━━━━━ INPUT DATA

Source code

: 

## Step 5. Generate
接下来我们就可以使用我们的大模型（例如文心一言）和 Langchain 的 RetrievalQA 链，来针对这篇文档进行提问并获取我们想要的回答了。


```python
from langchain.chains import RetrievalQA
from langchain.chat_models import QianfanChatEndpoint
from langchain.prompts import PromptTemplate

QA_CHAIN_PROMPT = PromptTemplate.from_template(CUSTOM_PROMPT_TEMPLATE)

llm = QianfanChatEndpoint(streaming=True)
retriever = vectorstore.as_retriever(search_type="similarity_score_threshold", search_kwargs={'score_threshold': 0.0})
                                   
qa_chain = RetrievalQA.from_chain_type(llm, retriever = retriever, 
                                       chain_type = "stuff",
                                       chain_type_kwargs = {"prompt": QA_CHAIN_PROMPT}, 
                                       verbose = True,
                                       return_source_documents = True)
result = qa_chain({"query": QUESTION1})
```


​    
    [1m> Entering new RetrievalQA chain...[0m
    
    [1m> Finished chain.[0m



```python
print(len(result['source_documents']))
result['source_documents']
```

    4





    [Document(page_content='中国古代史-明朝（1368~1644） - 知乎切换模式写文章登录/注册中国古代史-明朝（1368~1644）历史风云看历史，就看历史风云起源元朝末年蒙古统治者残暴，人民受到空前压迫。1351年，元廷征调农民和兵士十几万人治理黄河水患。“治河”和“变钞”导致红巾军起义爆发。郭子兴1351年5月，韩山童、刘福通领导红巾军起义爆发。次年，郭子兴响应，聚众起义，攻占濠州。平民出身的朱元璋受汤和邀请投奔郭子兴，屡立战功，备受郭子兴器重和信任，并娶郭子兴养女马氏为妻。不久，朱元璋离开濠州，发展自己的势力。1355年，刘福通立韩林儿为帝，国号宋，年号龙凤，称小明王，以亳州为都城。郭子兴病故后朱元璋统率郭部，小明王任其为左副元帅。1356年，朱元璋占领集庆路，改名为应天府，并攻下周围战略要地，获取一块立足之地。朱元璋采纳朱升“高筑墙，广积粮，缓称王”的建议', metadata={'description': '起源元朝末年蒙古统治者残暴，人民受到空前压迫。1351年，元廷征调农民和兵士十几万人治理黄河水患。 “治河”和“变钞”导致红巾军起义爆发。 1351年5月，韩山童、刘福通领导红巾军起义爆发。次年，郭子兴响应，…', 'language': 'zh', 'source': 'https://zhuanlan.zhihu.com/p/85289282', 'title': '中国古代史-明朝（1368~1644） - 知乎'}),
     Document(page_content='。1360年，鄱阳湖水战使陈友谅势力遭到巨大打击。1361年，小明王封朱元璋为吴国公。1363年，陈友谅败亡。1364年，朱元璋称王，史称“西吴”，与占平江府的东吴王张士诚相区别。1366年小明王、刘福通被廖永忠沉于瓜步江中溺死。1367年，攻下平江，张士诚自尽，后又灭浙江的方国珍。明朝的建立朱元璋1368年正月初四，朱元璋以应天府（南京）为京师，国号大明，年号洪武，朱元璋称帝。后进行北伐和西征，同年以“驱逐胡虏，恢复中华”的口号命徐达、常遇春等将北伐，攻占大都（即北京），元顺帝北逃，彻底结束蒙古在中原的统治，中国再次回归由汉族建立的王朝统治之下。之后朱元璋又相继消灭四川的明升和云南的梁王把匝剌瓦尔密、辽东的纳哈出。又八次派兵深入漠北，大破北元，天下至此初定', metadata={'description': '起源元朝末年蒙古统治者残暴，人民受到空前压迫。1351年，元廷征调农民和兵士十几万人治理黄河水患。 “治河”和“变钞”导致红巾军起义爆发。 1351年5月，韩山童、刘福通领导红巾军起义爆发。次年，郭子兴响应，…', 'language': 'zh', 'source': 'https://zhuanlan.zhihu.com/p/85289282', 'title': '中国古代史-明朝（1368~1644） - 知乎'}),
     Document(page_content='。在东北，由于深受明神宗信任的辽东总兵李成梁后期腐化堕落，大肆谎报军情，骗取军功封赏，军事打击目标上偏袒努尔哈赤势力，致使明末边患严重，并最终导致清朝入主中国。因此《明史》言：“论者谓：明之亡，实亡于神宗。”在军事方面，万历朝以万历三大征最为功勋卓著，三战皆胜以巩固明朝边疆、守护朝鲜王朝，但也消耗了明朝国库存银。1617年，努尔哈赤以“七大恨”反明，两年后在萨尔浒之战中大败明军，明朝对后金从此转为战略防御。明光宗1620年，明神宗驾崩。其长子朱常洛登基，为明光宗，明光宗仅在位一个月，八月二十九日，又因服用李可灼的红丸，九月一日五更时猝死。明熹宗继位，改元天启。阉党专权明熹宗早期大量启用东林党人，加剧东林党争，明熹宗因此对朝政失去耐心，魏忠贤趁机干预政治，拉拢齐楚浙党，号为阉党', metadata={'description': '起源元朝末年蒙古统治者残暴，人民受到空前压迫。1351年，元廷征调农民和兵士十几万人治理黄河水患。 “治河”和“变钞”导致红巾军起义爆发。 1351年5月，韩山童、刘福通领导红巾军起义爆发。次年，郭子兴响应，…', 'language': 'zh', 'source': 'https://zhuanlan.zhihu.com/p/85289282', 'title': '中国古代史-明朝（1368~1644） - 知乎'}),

━━━━━━━━━━

GOAL OF THE EXERCISE: Nothing in the entries may be left out; each line is to be output exactly.

RESPONSE TO THE TASK:
Source code

: 

## Step 5. Generate
接下来我们就可以使用我们的大模型（例如文心一言）和 Langchain 的 RetrievalQA 链，来针对这篇文档进行提问并获取我们想要的回答了。


```python
from langchain.chains import RetrievalQA
from langchain.chat_models import QianfanChatEndpoint
from langchain.prompts import PromptTemplate

QA_CHAIN_PROMPT = PromptTemplate.from_template(CUSTOM_PROMPT_TEMPLATE)

llm = QianfanChatEndpoint(streaming=True)
retriever = vectorstore.as_retriever(search_type="similarity_score_threshold", search_kwargs={'score_threshold': 0.0})
                                   
qa_chain = RetrievalQA.from_chain_type(llm, retriever = retriever, 
                                       chain_type = "stuff",
                                       chain_type_kwargs = {"prompt": QA_CHAIN_PROMPT}, 
                                       verbose = True,
                                       return_source_documents = True)
result = qa_chain({"query": QUESTION1})
```


​    
    [1m> Entering new RetrievalQA chain...[0m
    
    [1m> Finished chain.[0m



```python
print(len(result['source_documents']))
result['source_documents']
```

    4





    [Document(page_content='中国古代史-明朝（1368~1644） - 知乎切换模式写文章登录/注册中国古代史-明朝（1368~1644）历史风云看历史，就看历史风云起源元朝末年蒙古统治者残暴，人民受到空前压迫。1351年，元廷征调农民和兵士十几万人治理黄河水患。“治河”和“变钞”导致红巾军起义爆发。郭子兴1351年5月，韩山童、刘福通领导红巾军起义爆发。次年，郭子兴响应，聚众起义，攻占濠州。平民出身的朱元璋受汤和邀请投奔郭子兴，屡立战功，备受郭子兴器重和信任，并娶郭子兴养女马氏为妻。不久，朱元璋离开濠州，发展自己的势力。1355年，刘福通立韩林儿为帝，国号宋，年号龙凤，称小明王，以亳州为都城。郭子兴病故后朱元璋统率郭部，小明王任其为左副元帅。1356年，朱元璋占领集庆路，改名为应天府，并攻下周围战略要地，获取一块立足之地。朱元璋采纳朱升“高筑墙，广积粮，缓称王”的建议', metadata={'description': '起源元朝末年蒙古统治者残暴，人民受到空前压迫。1351年，元廷征调农民和兵士十几万人治理黄河水患。 “治河”和“变钞”导致红巾军起义爆发。 1351年5月，韩山童、刘福通领导红巾军起义爆发。次年，郭子兴响应，…', 'language': 'zh', 'source': 'https://zhuanlan.zhihu.com/p/85289282', 'title': '中国古代史-明朝（1368~1644） - 知乎'}),
     Document(page_content='。1360年，鄱阳湖水战使陈友谅势力遭到巨大打击。1361年，小明王封朱元璋为吴国公。1363年，陈友谅败亡。1364年，朱元璋称王，史称“西吴”，与占平江府的东吴王张士诚相区别。1366年小明王、刘福通被廖永忠沉于瓜步江中溺死。1367年，攻下平江，张士诚自尽，后又灭浙江的方国珍。明朝的建立朱元璋1368年正月初四，朱元璋以应天府（南京）为京师，国号大明，年号洪武，朱元璋称帝。后进行北伐和西征，同年以“驱逐胡虏，恢复中华”的口号命徐达、常遇春等将北伐，攻占大都（即北京），元顺帝北逃，彻底结束蒙古在中原的统治，中国再次回归由汉族建立的王朝统治之下。之后朱元璋又相继消灭四川的明升和云南的梁王把匝剌瓦尔密、辽东的纳哈出。又八次派兵深入漠北，大破北元，天下至此初定', metadata={'description': '起源元朝末年蒙古统治者残暴，人民受到空前压迫。1351年，元廷征调农民和兵士十几万人治理黄河水患。 “治河”和“变钞”导致红巾军起义爆发。 1351年5月，韩山童、刘福通领导红巾军起义爆发。次年，郭子兴响应，…', 'language': 'zh', 'source': 'https://zhuanlan.zhihu.com/p/85289282', 'title': '中国古代史-明朝（1368~1644） - 知乎'}),
     Document(page_content='。在东北，由于深受明神宗信任的辽东总兵李成梁后期腐化堕落，大肆谎报军情，骗取军功封赏，军事打击目标上偏袒努尔哈赤势力，致使明末边患严重，并最终导致清朝入主中国。因此《明史》言：“论者谓：明之亡，实亡于神宗。”在军事方面，万历朝以万历三大征最为功勋卓著，三战皆胜以巩固明朝边疆、守护朝鲜王朝，但也消耗了明朝国库存银。1617年，努尔哈赤以“七大恨”反明，两年后在萨尔浒之战中大败明军，明朝对后金从此转为战略防御。明光宗1620年，明神宗驾崩。其长子朱常洛登基，为明光宗，明光宗仅在位一个月，八月二十九日，又因服用李可灼的红丸，九月一日五更时猝死。明熹宗继位，改元天启。阉党专权明熹宗早期大量启用东林党人，加剧东林党争，明熹宗因此对朝政失去耐心，魏忠贤趁机干预政治，拉拢齐楚浙党，号为阉党', metadata={'description': '起源元朝末年蒙古统治者残暴，人民受到空前压迫。1351年，元廷征调农民和兵士十几万人治理黄河水患。 “治河”和“变钞”导致红巾军起义爆发。 1351年5月，韩山童、刘福通领导红巾军起义爆发。次年，郭子兴响应，…', 'language': 'zh', 'source': 'https://zhuanlan.zhihu.com/p/85289282', 'title': '中国古代史-明朝（1368~1644） - 知乎'}),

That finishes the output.